Thursday, October 16, 2008

The Case of the Missing Budworms

Spruce budworm is a caterpillar for most of its life, then briefly a moth which feeds on the buds and young expanding shoots of several boreal conifer species, especially white spruce. Spruce budworm is distributed across Canada and irregularly appeared in marginal numbers in eastern interior Alaska. Until recently, that is.

Budworm numbers erupted (in biology such a population outbreak is an “irruption”) in central Alaska in 1989-1990, 1993, 1995, and for sure in 2006-2007. Across Canada, spruce budworm (OK, let’s call it SBW like the pros) is responsible for 40 percent of the volume of commercial timber killed by all insects and diseases, or at least all that are monitored. So the appearance of SBW is a big deal, and for white spruce, a bad deal.

Why now in Alaska? Surprisingly, it’s not actually one of those mysteries of science. SBW kills so much timber that it’s been studied closely and well. The basic answer is the warmer the weather at critical stages during its development, the faster it develops. This means that during warm years a higher percentage of the class of hatched eggs graduates to the tree-eating and reproductive stages of life before they run out of time and are terminated by the change of seasons. And, of course, with more bugs you get more chewed-up, dead spruce.

Warm Augusts give the SBW first larva stage a head start on their second larva stage. Big deal, you say! Well, yeah, actually. Because when SBW are in the fully developed second larva stage their numbers are not, repeat not, significantly reduced by winter cold no matter how severe.

So, by contrast, cold Augusts won’t let the SBW reach full second larva stage development before the first frost thins the herd. So, after a warm August a warm May/June the next year speeds extra high numbers of the previous year’s SBW class on to reproductive adults. Now you’ve got an “irruption” on your hands.

So, here’s they mystery. August 2007 was fourth warmest in the 104-year Fairbanks record. And if you shook a spruce tree in May or June 2008 in much of central Alaska various SBW larva stages fell out. OK, on track for irruption. But by early July 2008 SBW were hard to find. And you will look long and hard to find a 2008 pupa case that a reproductive adult moth cracked open and flew from.

So what do you think happened?

Also, August 2008 weather in central Alaska - lack of warmth in the daily high temperatures but not particularly cold overall - is really poor budworm weather.
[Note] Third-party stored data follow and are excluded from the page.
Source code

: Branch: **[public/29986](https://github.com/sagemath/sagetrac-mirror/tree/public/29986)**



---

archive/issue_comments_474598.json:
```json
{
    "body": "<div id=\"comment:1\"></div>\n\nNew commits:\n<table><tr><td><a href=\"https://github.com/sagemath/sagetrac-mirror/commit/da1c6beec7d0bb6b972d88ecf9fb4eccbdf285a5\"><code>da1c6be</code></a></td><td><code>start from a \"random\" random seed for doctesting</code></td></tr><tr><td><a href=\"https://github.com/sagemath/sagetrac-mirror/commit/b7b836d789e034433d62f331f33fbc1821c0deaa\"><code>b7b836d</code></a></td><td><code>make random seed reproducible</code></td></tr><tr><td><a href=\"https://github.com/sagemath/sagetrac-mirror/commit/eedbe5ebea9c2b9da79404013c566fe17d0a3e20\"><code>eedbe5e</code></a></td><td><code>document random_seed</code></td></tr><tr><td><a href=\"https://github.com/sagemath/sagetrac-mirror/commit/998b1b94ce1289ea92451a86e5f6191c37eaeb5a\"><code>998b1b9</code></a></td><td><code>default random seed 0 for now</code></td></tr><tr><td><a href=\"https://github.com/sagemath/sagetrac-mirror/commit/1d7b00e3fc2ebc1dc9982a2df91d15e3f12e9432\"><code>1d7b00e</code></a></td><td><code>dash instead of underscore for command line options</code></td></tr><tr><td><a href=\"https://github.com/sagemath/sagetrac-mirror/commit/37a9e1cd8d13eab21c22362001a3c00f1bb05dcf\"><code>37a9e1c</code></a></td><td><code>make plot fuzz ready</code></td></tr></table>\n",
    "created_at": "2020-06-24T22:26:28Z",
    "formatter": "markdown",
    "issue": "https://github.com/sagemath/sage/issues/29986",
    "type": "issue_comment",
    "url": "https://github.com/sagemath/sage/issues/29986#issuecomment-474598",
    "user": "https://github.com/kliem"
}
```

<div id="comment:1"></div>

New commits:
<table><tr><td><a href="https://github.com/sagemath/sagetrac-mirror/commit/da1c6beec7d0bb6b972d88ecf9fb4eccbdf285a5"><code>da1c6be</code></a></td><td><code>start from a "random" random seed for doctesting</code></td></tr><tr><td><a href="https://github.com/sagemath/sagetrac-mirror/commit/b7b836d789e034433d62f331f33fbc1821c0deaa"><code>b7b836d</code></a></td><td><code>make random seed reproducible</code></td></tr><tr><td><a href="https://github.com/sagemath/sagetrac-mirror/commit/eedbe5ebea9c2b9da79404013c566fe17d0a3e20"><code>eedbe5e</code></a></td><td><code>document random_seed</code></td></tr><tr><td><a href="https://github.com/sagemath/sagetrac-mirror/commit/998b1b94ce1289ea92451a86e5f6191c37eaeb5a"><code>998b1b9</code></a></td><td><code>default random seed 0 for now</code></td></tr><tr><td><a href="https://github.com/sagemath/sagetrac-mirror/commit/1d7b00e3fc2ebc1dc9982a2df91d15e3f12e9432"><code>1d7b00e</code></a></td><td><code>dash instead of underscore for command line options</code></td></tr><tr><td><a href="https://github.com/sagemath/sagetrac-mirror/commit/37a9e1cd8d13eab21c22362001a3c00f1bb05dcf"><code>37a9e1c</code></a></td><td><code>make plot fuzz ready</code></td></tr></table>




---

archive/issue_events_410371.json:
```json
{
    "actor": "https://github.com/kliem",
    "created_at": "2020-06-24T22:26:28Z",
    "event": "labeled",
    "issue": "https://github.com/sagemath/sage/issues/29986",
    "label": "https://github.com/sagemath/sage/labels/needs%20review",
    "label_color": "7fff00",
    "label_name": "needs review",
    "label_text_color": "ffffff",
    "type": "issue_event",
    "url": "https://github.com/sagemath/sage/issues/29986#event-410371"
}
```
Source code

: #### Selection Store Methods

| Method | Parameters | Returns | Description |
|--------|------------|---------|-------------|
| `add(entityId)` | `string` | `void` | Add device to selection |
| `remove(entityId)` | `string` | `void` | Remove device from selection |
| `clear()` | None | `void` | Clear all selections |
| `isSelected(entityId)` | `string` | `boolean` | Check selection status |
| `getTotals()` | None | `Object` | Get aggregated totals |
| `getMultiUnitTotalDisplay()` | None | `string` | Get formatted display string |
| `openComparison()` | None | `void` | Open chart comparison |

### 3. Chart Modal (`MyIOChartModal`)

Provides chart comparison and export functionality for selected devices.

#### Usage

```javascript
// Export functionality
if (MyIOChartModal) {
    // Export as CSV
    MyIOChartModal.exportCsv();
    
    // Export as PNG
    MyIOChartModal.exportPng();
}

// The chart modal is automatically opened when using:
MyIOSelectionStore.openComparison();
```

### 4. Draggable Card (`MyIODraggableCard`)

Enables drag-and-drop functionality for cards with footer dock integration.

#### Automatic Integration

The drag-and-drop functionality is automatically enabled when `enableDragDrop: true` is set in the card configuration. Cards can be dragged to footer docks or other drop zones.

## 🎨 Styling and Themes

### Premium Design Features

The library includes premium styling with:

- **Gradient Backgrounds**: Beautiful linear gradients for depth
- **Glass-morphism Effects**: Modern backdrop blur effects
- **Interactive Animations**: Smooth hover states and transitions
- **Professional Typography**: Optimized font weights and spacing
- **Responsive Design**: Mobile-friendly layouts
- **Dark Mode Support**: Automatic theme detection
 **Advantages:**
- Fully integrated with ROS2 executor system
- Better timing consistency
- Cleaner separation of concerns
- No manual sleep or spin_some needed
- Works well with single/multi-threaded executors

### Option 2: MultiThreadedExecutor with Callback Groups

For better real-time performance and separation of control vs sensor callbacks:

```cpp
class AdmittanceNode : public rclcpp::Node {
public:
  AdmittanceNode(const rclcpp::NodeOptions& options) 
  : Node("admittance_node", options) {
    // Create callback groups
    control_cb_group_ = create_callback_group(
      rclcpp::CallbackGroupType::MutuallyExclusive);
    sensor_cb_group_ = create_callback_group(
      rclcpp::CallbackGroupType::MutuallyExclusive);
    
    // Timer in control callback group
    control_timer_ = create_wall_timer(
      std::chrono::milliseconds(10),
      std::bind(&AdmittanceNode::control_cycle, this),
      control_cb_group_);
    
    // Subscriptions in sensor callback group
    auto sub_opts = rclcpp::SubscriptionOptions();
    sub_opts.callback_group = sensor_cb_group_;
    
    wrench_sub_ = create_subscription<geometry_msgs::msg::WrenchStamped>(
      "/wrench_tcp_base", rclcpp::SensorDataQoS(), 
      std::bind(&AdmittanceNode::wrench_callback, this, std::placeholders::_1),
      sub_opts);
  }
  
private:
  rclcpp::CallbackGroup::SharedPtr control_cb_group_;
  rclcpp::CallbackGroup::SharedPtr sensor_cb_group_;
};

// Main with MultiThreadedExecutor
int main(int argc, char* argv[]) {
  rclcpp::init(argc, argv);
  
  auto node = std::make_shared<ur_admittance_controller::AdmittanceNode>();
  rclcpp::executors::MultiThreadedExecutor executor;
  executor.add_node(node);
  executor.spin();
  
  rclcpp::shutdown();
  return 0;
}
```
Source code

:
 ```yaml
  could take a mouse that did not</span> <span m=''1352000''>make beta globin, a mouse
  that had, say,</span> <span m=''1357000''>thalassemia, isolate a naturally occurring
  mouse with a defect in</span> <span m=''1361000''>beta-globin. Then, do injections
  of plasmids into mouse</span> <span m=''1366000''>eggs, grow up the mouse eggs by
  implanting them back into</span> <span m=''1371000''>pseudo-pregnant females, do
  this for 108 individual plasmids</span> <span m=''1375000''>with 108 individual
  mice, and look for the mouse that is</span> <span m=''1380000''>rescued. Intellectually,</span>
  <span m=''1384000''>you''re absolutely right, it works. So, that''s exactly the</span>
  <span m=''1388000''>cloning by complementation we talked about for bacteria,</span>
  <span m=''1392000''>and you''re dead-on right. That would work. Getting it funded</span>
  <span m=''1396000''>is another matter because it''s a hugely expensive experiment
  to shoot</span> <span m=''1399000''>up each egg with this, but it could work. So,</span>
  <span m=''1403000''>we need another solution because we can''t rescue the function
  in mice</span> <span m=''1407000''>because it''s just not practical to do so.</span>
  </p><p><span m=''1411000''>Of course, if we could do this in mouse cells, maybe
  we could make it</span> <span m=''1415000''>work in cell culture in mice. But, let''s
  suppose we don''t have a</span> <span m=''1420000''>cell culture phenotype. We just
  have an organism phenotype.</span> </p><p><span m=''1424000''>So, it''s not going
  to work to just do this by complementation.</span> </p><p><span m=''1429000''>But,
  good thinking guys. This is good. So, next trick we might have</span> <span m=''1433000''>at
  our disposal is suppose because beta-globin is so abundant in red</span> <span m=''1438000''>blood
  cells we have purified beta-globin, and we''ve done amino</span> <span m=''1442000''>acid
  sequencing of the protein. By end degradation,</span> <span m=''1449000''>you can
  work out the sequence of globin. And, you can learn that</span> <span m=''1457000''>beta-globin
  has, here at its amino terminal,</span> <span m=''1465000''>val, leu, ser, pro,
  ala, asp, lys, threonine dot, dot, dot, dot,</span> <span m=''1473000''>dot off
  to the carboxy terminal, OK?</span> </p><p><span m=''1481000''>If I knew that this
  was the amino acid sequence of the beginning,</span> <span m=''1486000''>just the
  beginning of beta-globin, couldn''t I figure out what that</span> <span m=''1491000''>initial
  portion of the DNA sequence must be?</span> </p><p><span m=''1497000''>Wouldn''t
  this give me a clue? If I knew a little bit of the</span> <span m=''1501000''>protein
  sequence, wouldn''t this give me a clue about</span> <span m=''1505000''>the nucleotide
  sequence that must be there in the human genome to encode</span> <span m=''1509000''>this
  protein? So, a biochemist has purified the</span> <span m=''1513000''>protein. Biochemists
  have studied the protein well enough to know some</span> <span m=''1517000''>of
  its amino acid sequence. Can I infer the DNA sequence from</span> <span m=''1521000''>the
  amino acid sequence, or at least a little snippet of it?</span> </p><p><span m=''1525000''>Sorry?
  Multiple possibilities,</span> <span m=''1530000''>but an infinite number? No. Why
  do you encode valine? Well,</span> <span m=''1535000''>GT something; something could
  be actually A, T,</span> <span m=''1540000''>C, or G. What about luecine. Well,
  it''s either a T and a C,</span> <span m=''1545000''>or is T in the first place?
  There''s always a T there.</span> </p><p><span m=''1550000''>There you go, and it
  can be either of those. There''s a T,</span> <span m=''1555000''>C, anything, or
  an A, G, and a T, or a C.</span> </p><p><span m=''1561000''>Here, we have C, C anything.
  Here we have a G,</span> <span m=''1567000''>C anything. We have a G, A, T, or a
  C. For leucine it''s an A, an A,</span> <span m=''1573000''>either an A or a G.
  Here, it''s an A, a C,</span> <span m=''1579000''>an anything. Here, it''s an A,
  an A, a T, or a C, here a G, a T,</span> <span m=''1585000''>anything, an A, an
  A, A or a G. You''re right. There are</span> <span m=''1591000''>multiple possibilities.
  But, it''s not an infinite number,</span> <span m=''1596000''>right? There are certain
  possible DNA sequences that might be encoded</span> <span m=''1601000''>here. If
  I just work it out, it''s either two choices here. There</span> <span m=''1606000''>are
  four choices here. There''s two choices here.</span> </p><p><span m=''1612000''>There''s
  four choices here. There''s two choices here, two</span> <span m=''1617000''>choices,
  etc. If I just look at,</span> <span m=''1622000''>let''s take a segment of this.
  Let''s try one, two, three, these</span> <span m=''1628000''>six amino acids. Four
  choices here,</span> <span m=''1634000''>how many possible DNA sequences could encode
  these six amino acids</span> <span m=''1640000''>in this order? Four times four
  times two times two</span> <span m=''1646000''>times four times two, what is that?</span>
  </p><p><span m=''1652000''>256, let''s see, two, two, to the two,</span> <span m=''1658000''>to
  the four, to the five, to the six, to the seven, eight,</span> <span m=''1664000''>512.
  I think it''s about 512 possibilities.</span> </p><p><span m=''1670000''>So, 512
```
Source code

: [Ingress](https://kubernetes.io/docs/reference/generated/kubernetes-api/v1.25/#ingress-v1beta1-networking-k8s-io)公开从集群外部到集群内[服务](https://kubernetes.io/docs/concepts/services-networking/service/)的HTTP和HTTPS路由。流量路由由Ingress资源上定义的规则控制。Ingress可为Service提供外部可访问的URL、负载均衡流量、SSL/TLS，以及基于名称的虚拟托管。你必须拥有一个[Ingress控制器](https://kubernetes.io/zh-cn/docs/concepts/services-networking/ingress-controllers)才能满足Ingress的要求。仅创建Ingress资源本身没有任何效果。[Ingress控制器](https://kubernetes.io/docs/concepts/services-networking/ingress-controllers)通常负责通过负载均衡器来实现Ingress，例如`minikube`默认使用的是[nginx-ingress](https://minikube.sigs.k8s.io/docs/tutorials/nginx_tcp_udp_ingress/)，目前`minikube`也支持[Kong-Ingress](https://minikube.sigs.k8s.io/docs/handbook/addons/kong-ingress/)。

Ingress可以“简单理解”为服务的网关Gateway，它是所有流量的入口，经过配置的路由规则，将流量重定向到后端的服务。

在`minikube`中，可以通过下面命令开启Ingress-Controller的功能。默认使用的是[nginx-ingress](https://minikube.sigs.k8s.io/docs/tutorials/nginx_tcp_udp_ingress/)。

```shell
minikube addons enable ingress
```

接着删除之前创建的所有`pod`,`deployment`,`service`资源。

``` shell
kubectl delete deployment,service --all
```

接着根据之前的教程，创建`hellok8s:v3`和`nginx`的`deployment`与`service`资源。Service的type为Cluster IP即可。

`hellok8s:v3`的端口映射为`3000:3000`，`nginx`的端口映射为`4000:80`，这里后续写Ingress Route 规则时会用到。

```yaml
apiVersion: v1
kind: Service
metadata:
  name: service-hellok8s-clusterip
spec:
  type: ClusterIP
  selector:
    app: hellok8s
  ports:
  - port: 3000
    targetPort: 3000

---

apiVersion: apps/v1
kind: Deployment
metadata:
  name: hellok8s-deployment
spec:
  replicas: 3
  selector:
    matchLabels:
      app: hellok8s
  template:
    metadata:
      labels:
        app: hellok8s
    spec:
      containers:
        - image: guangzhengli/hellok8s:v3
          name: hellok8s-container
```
So your spruces should get a break in 2009. But a new El NiƱo in the Pacific may give a boost to Alaska summer 2009 temperatures, so that you shouldn’t count the SBW out for 2010.
post by Glenn Juday
Professor of Forest Ecology
Further reading:
Wikipedia entry on Spruce Budworm
Alaska's Changing Boreal Forest, by Francis Stuart Chapin, et al. 2006. Oxford University Press.
• Alaska Division of Forestry Alaska Forest Health Protection Program
"Spruce Beetles, Budworms, and Climate Warming," by Glenn P. Juday, global glimpses v. 6 n. 1, April 1998. Center for Global Change & Arctic System Research.

1 comment:

Unknown said...

In this fall-winter of 2008 in Kodiak, I saw more SBW moths than I remember in my 50+ years here. The high numbers carried into November, even after periods of cold weather.